Dataset entries
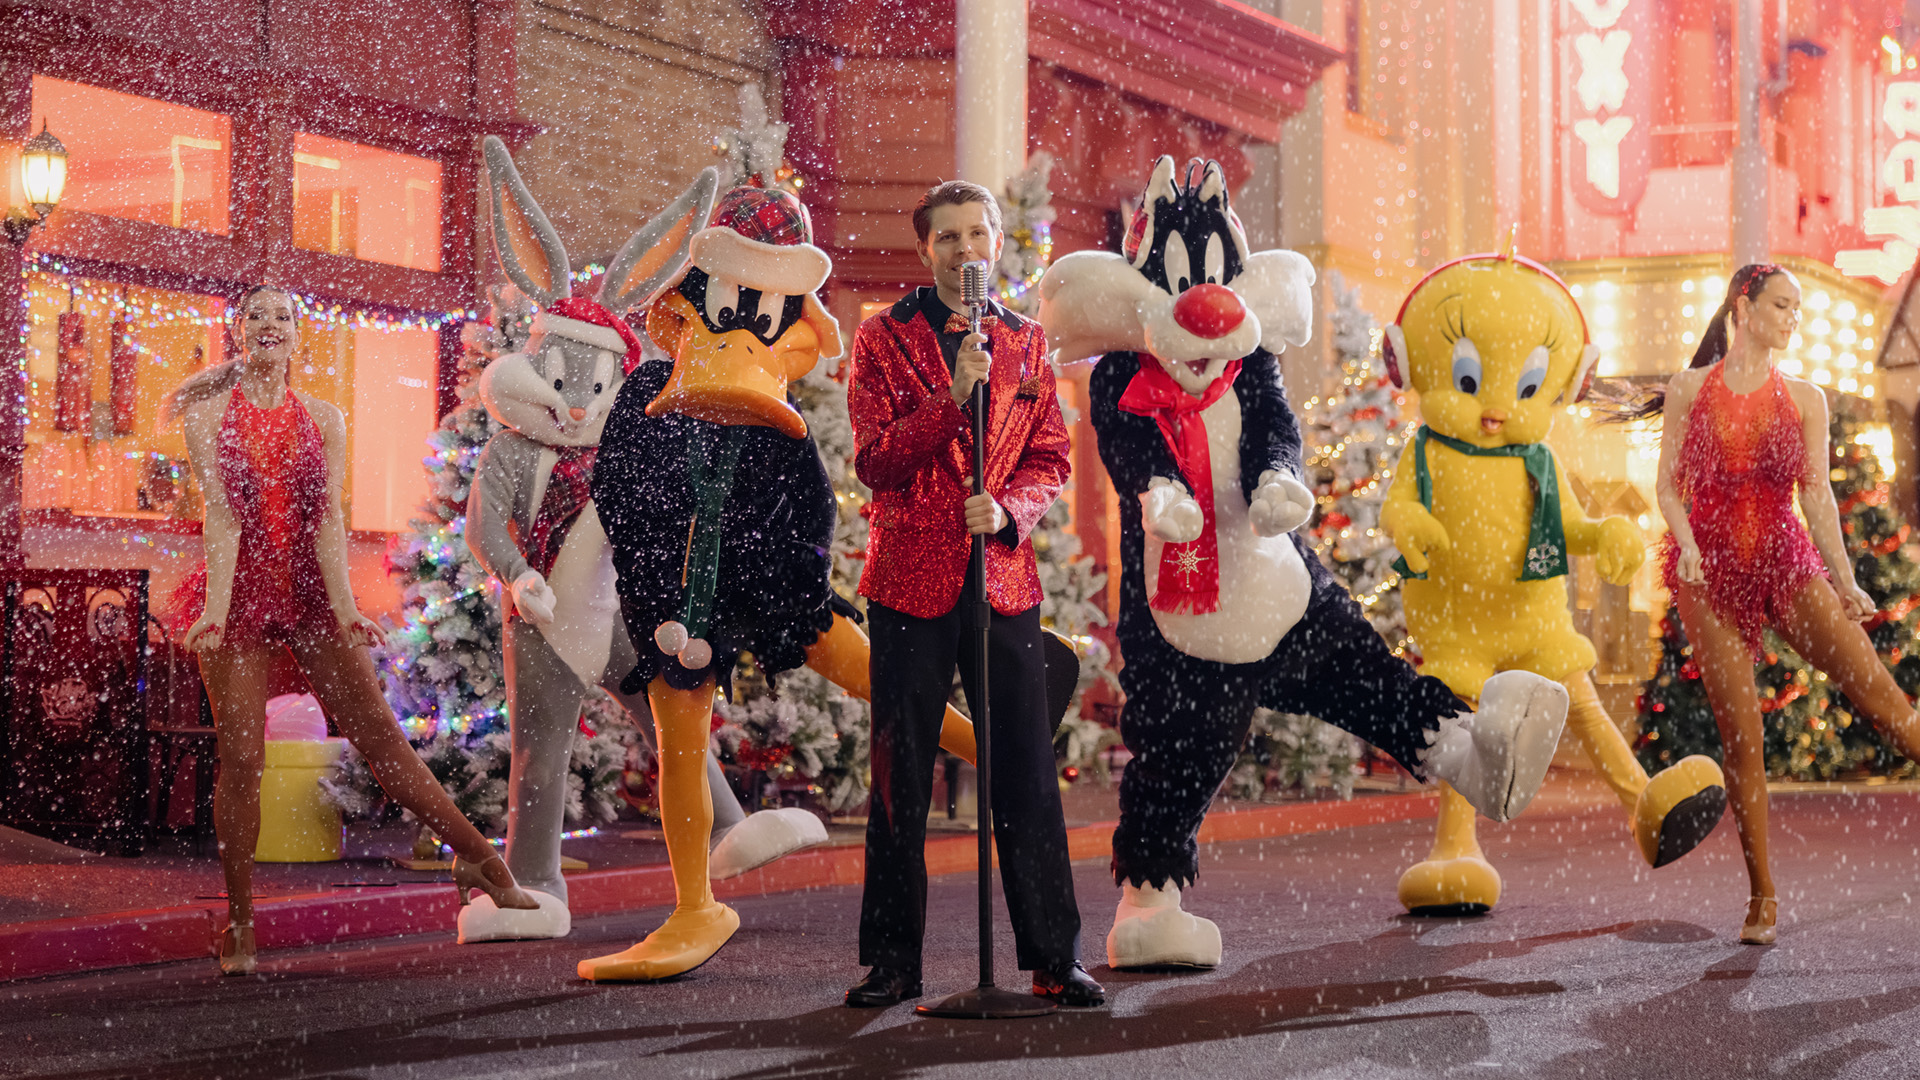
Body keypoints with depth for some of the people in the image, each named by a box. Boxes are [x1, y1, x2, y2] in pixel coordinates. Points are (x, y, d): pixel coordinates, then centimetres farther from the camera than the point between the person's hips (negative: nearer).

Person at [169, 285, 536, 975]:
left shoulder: (323, 421, 8)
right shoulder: (209, 416, 2)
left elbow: (327, 521, -2)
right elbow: (221, 515, -10)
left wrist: (343, 608, -15)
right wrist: (217, 608, -22)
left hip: (309, 593, 2)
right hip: (239, 595, -2)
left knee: (378, 731, -6)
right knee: (240, 758, -4)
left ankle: (477, 859, -6)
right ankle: (239, 924, 4)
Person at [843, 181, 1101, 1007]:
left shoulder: (1026, 343, 13)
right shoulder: (883, 339, 3)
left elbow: (1050, 460, 11)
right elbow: (874, 459, -6)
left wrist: (1006, 509, -9)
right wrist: (953, 395, -18)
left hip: (1004, 580, 2)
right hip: (912, 582, -2)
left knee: (1027, 776, 1)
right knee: (900, 780, 3)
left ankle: (1055, 957, 7)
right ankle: (892, 961, 11)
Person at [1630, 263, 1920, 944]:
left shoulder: (1804, 399, 10)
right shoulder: (1690, 389, 7)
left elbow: (1817, 493, 3)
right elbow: (1668, 486, 5)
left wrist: (1845, 580, -9)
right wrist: (1687, 546, -14)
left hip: (1785, 560, 1)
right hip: (1709, 570, -1)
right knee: (1740, 733, -6)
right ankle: (1762, 896, 0)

Task details
Starting at the line that has "left elbow: (1050, 460, 11)" and going through the end of the material, change each "wrist" to "hand" and leave everything else unchanged. Give back only those lines.

Solution
left elbow: (1050, 460, 11)
right elbow: (874, 459, -6)
left hand: (1006, 509, -9)
right hand: (953, 395, -18)
left hip: (1004, 580, 2)
right hip: (912, 582, -2)
left knee: (1027, 776, 1)
right knee: (900, 780, 3)
left ankle: (1055, 957, 7)
right ankle: (892, 961, 11)
Person at [1630, 263, 1920, 944]:
left shoulder: (1804, 399, 10)
right shoulder: (1690, 389, 7)
left elbow: (1817, 493, 3)
right elbow: (1668, 486, 5)
left hand: (1845, 580, -9)
right hand: (1687, 546, -14)
left hip: (1785, 560, 1)
right hip: (1709, 570, -1)
right knee: (1740, 733, -6)
right ankle: (1762, 896, 0)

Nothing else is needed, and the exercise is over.